# Grumble....



## Scarlettsmom (Jul 12, 2011)

Does your GSD grumble when he/she lies down and relaxes? Scarlett has always grumbled when she settles down. Our last GSD mix used to "deflate", but Scarlett is pretty noisy about it. There's NO doubt when she has settled in for a snooze. I am curious if this is just a Scarlett thing or a GSD thing.


----------



## doggiedad (Dec 2, 2007)

it's a dog thing. people also make noise when they find
that right spot for a snooze.



Scarlettsmom said:


> Does your GSD grumble when he/she lies down and relaxes?
> 
> >>>> Scarlett has always grumbled when she settles down.<<<<
> 
> ...


----------



## JustMeLeslie (Sep 15, 2010)

Jamie does this all the time. It's more of a groan then a grumble for her though.


----------



## paulag1955 (Jun 29, 2010)

Shasta makes these adorable groaning noises. Makes me want to hug her!!


----------



## brembo (Jun 30, 2009)

Yeah, Banjo groans, then deflates. It makes me relax too.


----------



## sagelfn (Aug 13, 2009)

big groans from Sage


----------



## Thru the Viewfinder (Aug 8, 2011)

She usually does the deflate when laying down, then once she decides to flop over completely on her side she lets out that low, "I'm relaxing now" groan.


----------



## JakodaCD OA (May 14, 2000)

Masi will hit the floor like a ton of bricks and big disgusted sigh/groan LOL


----------



## doggiedad (Dec 2, 2007)

sometimes i worry because my dog hits
the floor so hard. he can rattle things in 
the room when he lays down. i think sometimes
he stands on all four, legs locked and just
falls over. :laugh:



JakodaCD OA said:


> Masi will hit the floor like a ton of bricks and big disgusted sigh/groan LOL


----------



## Thru the Viewfinder (Aug 8, 2011)

doggiedad said:


> i think sometimes
> he stands on all four, legs locked and just
> falls over. :laugh:


LOL This made me chuckle. I can picture it drawn out into a cartoon strip.


----------



## mssandslinger (Sep 21, 2010)

my lab grumbles when i tell her to lay down and she doesnt want to. all she does is protest under her breath and takes her time laying down haha


----------



## Daisy&Lucky's Mom (Apr 24, 2011)

Lucky ,big whine then plop then whine groan then sigh!


----------



## brembo (Jun 30, 2009)

doggiedad said:


> sometimes i worry because my dog hits
> the floor so hard. he can rattle things in
> the room when he lays down. i think sometimes
> he stands on all four, legs locked and just
> falls over. :laugh:


I think Banjo might just do that when he's on the bed. I'll give him this tho, he has an amazing sense of space, he'll flop down beside me nice and tight, hardly ever flops on top of me.


----------



## Zuiun (Jul 1, 2011)

Brody has always been a grumbler. His noises seem to be a direct reflection of the circumstances of his laying down.

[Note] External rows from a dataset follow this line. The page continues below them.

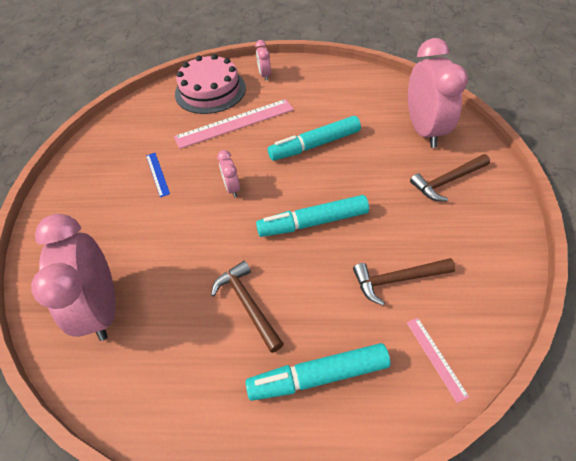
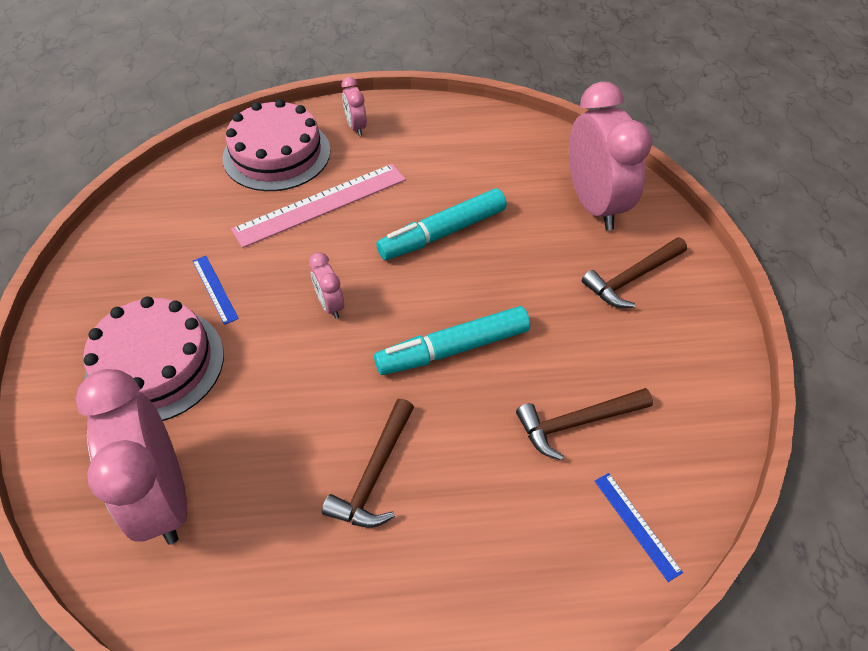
camera: 10 degrees left, 0 degrees up
brown hammer [211,261,284,353] -> brown hammer turned 120 degrees counterclockwise [322,399,414,528]
turquoise marker [246,343,391,401] -> none
pink ruler [407,318,469,403] -> blue ruler [595,473,683,582]
none -> pink cake [83,296,224,421]

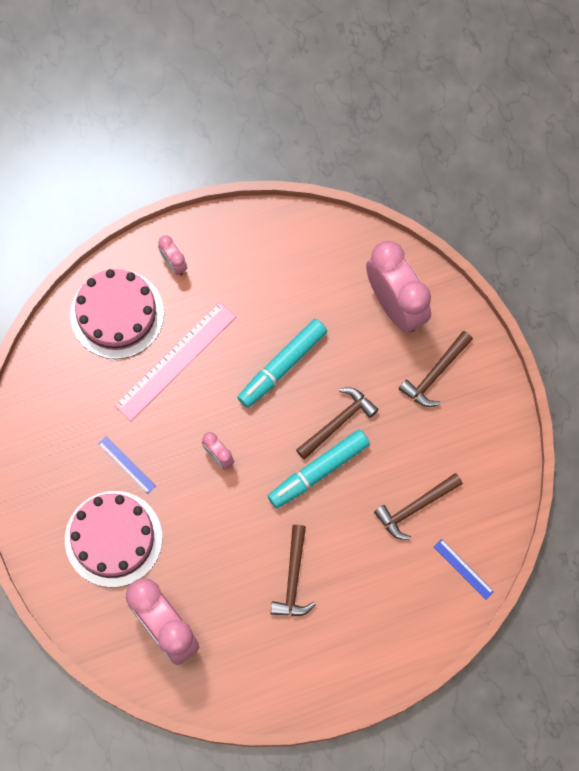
camera: 15 degrees left, 20 degrees up
none -> brown hammer [296,387,379,459]

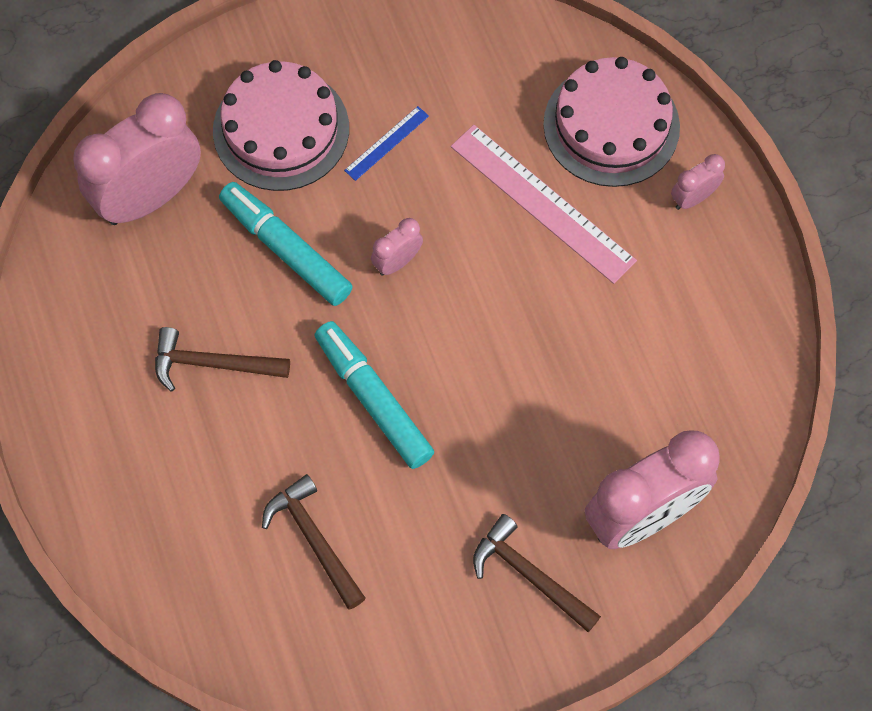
camera: 90 degrees right, 5 degrees down
turquoise marker [237,319,327,408] -> turquoise marker moved to [219,182,353,306]
brown hammer [296,387,379,459] -> none
blue ruler [433,539,494,599] -> none

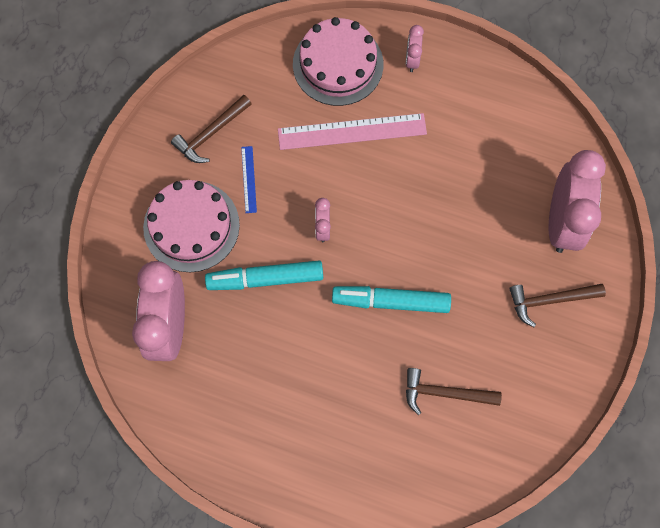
camera: 50 degrees left, 5 degrees up
brown hammer [155,327,290,392] -> brown hammer moved to [171,95,252,163]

For example, if it's a spot he has picked, there is a definite contented tone to his grunts and groans. However, if he wants to come plop down half on my lap (not uncommon) and I can't allow him because I'm busy with something, he'll go lay somewhere else and REALLY let me know about it.

Tsura is more of a heavy breather. She lays down and huffs really hard 5 or 6 times and then lets out a huge sigh and is quiet. Although lately she's started adding some grunts (I think Brody has been coaching her).


----------